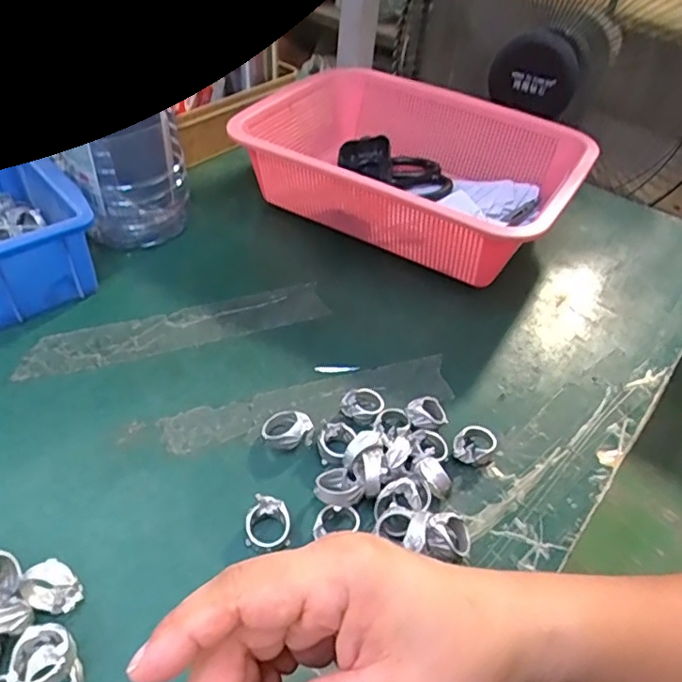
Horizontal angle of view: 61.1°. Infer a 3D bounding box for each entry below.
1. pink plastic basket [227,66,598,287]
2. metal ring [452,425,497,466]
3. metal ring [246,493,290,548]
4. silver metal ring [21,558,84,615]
[{"bbox_3d":[0.069,-0.163,0.562,0.295,0.091,0.206,26,48,20],"label":"pink plastic basket"},{"bbox_3d":[0.086,0.068,0.375,0.024,0.015,0.026,3,44,-3],"label":"metal ring"},{"bbox_3d":[-0.041,0.103,0.328,0.025,0.013,0.029,-2,44,-8],"label":"metal ring"},{"bbox_3d":[-0.144,0.125,0.290,0.025,0.022,0.021,30,49,23],"label":"silver metal ring"}]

-----

* **Work order**
Please output every record above exactly as written, leaving out the pictures.

* **Solution**
Horizontal angle of view: 61.1°. Infer a 3D bounding box for each entry below.
1. pink plastic basket [227,66,598,287]
2. metal ring [452,425,497,466]
3. metal ring [246,493,290,548]
4. silver metal ring [21,558,84,615]
[{"bbox_3d":[0.069,-0.163,0.562,0.295,0.091,0.206,26,48,20],"label":"pink plastic basket"},{"bbox_3d":[0.086,0.068,0.375,0.024,0.015,0.026,3,44,-3],"label":"metal ring"},{"bbox_3d":[-0.041,0.103,0.328,0.025,0.013,0.029,-2,44,-8],"label":"metal ring"},{"bbox_3d":[-0.144,0.125,0.290,0.025,0.022,0.021,30,49,23],"label":"silver metal ring"}]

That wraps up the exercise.